Bilie-By-Nze, Massassa, visite d’État en France : la Présidence déroule sa ligne
Interpellé le 17 juillet à Libreville sur les détentions d’Alain-Claude Bilie-By-Nze et de Vincent de Paul Massassa, le Porte-parole de la présidence de la République, Théophane Nzame-Nze Biyoghe, a opposé la séparation des pouvoirs aux interrogations des médias. Il a par ailleurs souligné le caractère stratégique de la prochaine visite d’État du président Brice Clotaire Oligui Nguema en France.

Le Conseiller spécial et porte-parole de la présidence de la République, Théophane Nzame-Nze Biyoghe, face aux journalistes, le 17 juillet 2026, à Libreville. © D.R.
Depuis la salle de presse de la Présidence de la République, Théophane Nzame-Nze Biyoghe a livré un exposé sur plusieurs dossiers qui dominent l’actualité gabonaise. Rappelant d’abord le bilan et les ambitions tracés par le chef de l’État lors du Congrès du Parlement, le 15 juin dernier, il a situé sa sortie médiatique dans la continuité d’une démarche de transparence destinée «à permettre à nos compatriotes de cerner les enjeux» des dernières semaines.
Le porte-parole a mis en avant la stratégie de redressement national, articulée autour de la restauration de la crédibilité internationale, de la transformation du modèle économique et de la montée en puissance du capital humain.
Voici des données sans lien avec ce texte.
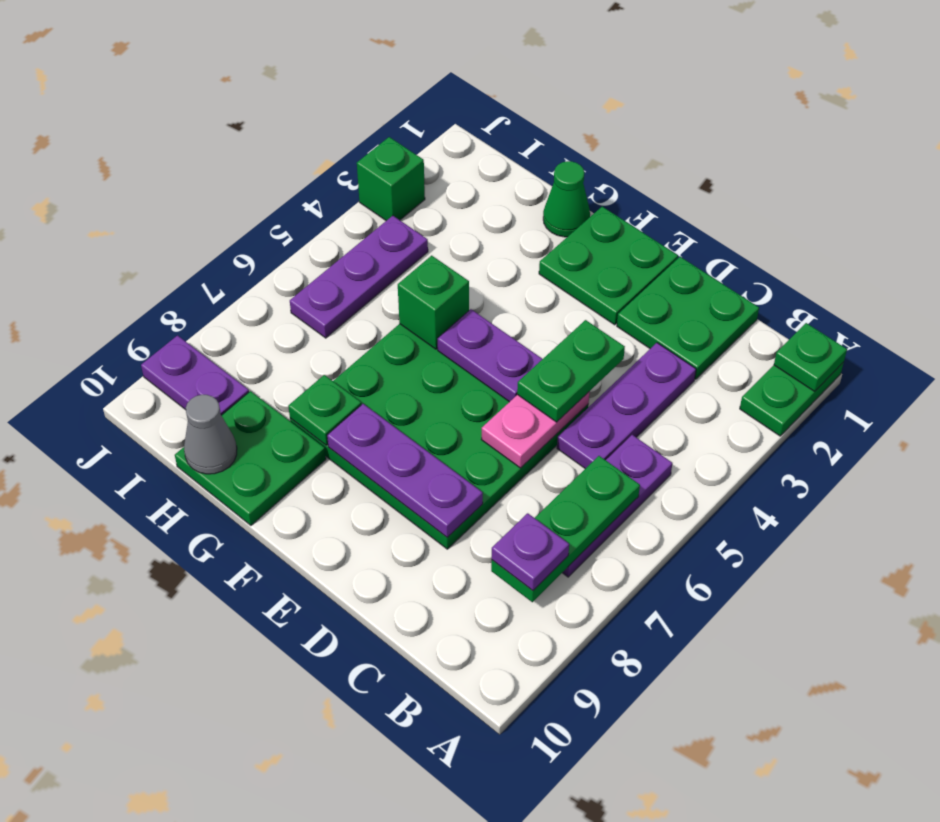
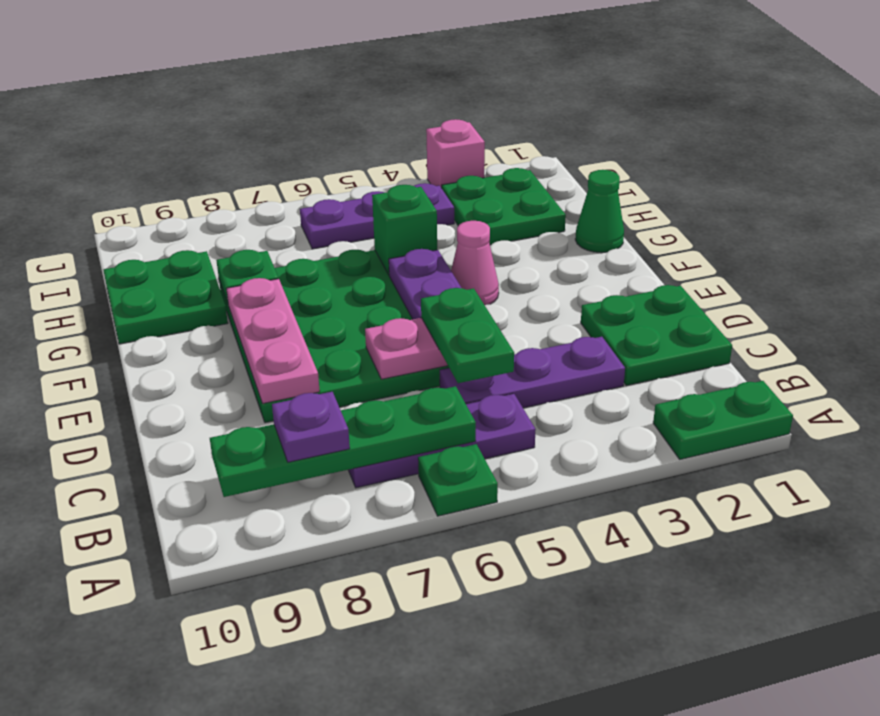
green 1x1 plate [774,323,847,391] -> green 1x1 plate moved to [418,444,498,516]
green 1x3 plate [491,456,640,602] -> green 1x4 plate [210,386,476,497]
green 1x2 plate [517,320,625,422] -> green 1x2 plate turned to [421,288,514,383]
purple 1x3 plate [327,404,483,537] -> pink 1x3 plate [226,278,320,404]
green 2x2 plate [539,207,678,325] -> green 2x2 plate moved to [442,168,566,245]
none -> pink 1x1 cone [451,221,499,305]
grey 1x1 cone [184,395,237,474] -> none
purple 1x2 plate [141,336,249,415] -> none
green 1x1 brick [357,137,425,221] -> pink 1x1 brick [426,119,485,188]

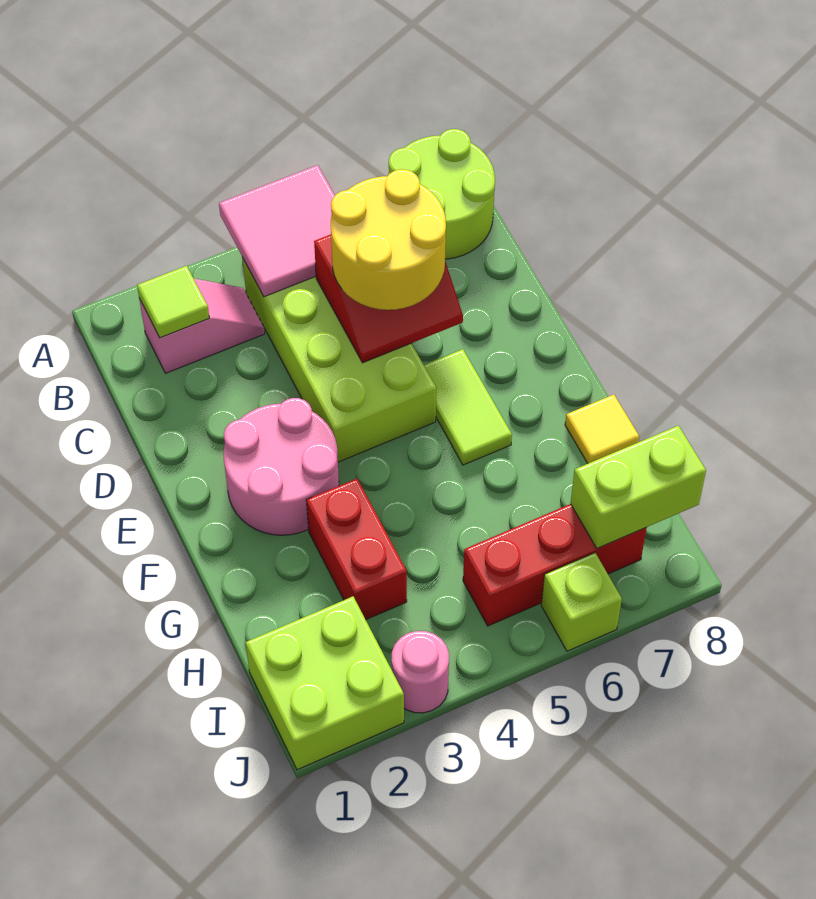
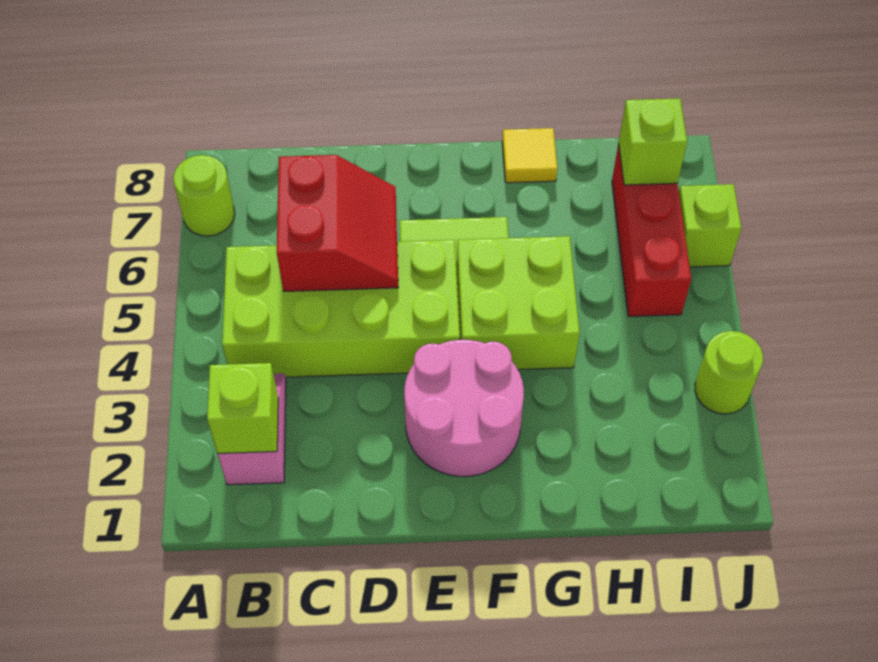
pink 2x2 tile [219,165,335,297] -> none
lime 2x2 round brick [388,129,495,259] -> lime 1x1 round brick [173,155,235,236]
lime 1x1 tile [137,266,209,338] -> lime 1x1 brick [207,363,278,454]
yellow 2x2 round brick [331,169,446,310] -> none
red 1x2 brick [306,479,407,620] -> none
lime 2x2 brick [245,597,404,770] -> lime 2x2 brick moved to [457,236,579,370]
lime 1x2 brick [571,426,706,548] -> lime 1x1 brick [619,98,687,185]
pink 1x1 round brick [391,631,449,713] -> lime 1x1 round brick [695,331,763,414]

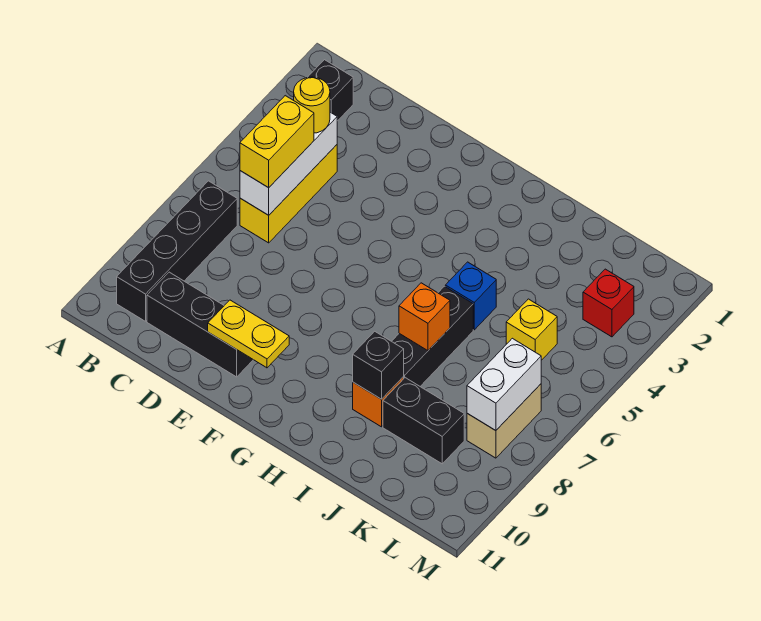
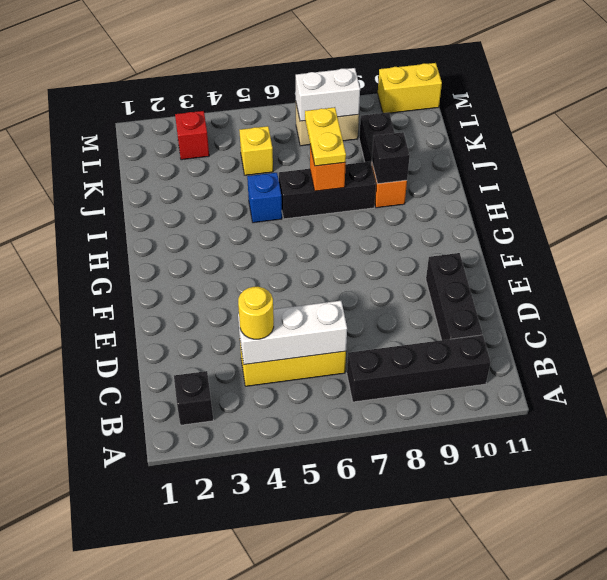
yellow 1x2 brick [240,96,314,188] -> yellow 1x2 brick moved to [378,63,442,113]
yellow 1x2 plate [208,300,289,368] -> yellow 1x2 plate moved to [305,107,346,166]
Des thèmes qu’il a décrits comme indissociables d’une politique de long terme visant «un Gabon qui retrouve pleinement sa place dans le concert des nations».
«La justice a son tempo»
Répondant aux questions relatives aux procédures judiciaires visant Alain-Claude Bilie-By-Nze, président d’Ensemble pour le Gabon (EPG), et Vincent de Paul Massassa, ancien ministre du Pétrole et des Hydrocarbures, Théophane Nzame-Nze Biyoghe a écarté toute interférence du pouvoir exécutif dans le fonctionnement de la justice. Il a notamment affirmé que «le Gabon ne s’administre pas en fonction des intérêts ou des attentes d’un autre pays» et que «la justice a son rythme, elle a son tempo, et le tempo de la justice n’est pas le tempo de la politique, et encore moins le tempo des médias».
Concernant les deux personnalités, il s’en est tenu au constat de leur situation judiciaire, sans autre commentaire : «Nous ne faisons que constater la détention. Et nous n’avons pas de commentaire supplémentaire à faire sur cette question-là», a-t-il fait savoir.
Paris, manganèse et Camp de Gaulle
Le porte-parole a également rejeté l’idée selon laquelle ces dossiers devraient être réglés avant le déplacement du chef de l’État en France afin d’améliorer l’image du pays. Selon lui, les décisions judiciaires ne sauraient être dictées par un agenda diplomatique. Il a souligné que la visite d’État répond, avant tout, à des objectifs de coopération bilatérale.
Les présidents Brice Clotaire Oligui Nguema et Emmanuel Macron feront notamment le point sur les accords conclus lors de la visite du chef de l’État français à Libreville en novembre 2025. «Il est question pour les deux chefs d’État de faire un suivi au haut niveau de ces différents accords», a-t-il expliqué, évoquant également les avancées enregistrées sur la transformation locale du manganèse. Sur ce dossier, il a rappelé qu’«au 1er janvier 2029, le manganèse gabonais ne sortira plus du Gabon sans avoir été transformé localement, sans avoir créé des emplois localement», avant d’aborder le dossier du Camp de Gaulle, dont le transfert foncier à l’État gabonais est attendu avant sa nouvelle dénomination, ainsi que la coopération en matière de formation des forces.